My mother taught me to resist the cartoonish stereotypes of macho teenage gangsters and hysterical lovers in “West Side Story.” But I also know that when the 1961 movie version came out, she and her friends went to see it twice at the local theater in Washington Heights and cheered when the Sharks came onscreen. If this musical is still our narrative ghetto, then the least we can do is make noise about what it feels like to live in it.

In 2020, it feels exhausting.

There’s no doubt that “West Side Story” has long functioned as a vehicle for great performances by Latinx artists, despite the fact that the lead Puerto Rican roles of Maria and Bernardo in major productions have most often gone to white actors in brownface. Rita Moreno’s best supporting actress Oscar for her brilliant turn as Anita in the 1961 film remains, to this day,

one of only two Latinas to win an Oscar for acting. Though this distinction has grown bitter with time, it’s still a thrill to watch her “sing of assimilation while dancing its undoing,” in the words of the performance studies scholar Deborah Paredez. But whatever pleasure and power Puerto Ricans have extracted from “West Side Story” have been extracted against the odds.

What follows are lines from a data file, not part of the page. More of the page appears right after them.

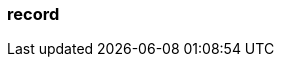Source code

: === record
:term-name: record
:hover-text: A self-contained data entity with a defined structure, representing a single event. Sometimes used interchangeably with message.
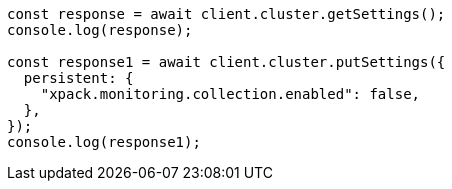 // This file is autogenerated, DO NOT EDIT
// Use `node scripts/generate-docs-examples.js` to generate the docs examples

[source, js]
----
const response = await client.cluster.getSettings();
console.log(response);

const response1 = await client.cluster.putSettings({
  persistent: {
    "xpack.monitoring.collection.enabled": false,
  },
});
console.log(response1);
----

The show’s creators didn’t know, or didn’t seem to care to know, much about their own material. The lyricist Stephen Sondheim at first expressed doubts about his fitness for the project:

“I’ve never been that poor and I’ve never even met a Puerto Rican.” The initial concept, an adaptation of “Romeo and Juliet” recast with teenage street gangs, didn’t involve Puerto Ricans at all. The artists toyed with a number of ethnic possibilities — Jewish people? Mexicans? — before settling on the version we know now.

In the words of Leonard Bernstein, the show’s composer, “the Puerto Rican thing had just begun to explode.” For Mr. Bernstein, that “thing” was a fortuitous coincidence for his formal experiment, but in the real world, it was an enormous postwar migration from the island that had “nearly doubled” New York City’s Puerto Rican population in just two years, as the scholar Lorrin Thomas notes in her book “Puerto Rican Citizen.”

Right from the beginning, these recent arrivals didn’t like what they saw on Broadway. New York’s most widely circulated Spanish-language newspaper at the time, La Prensa, called for a picket at the premiere, and the Puerto Rican journalist and labor organizer Jesús Colón

lamented that the show was “superficial and sentimental” and “always out of context with the real history, culture, and traditions of my people.” In subsequent decades, this tradition of protest and critique has only grown richer and more collectively exasperated.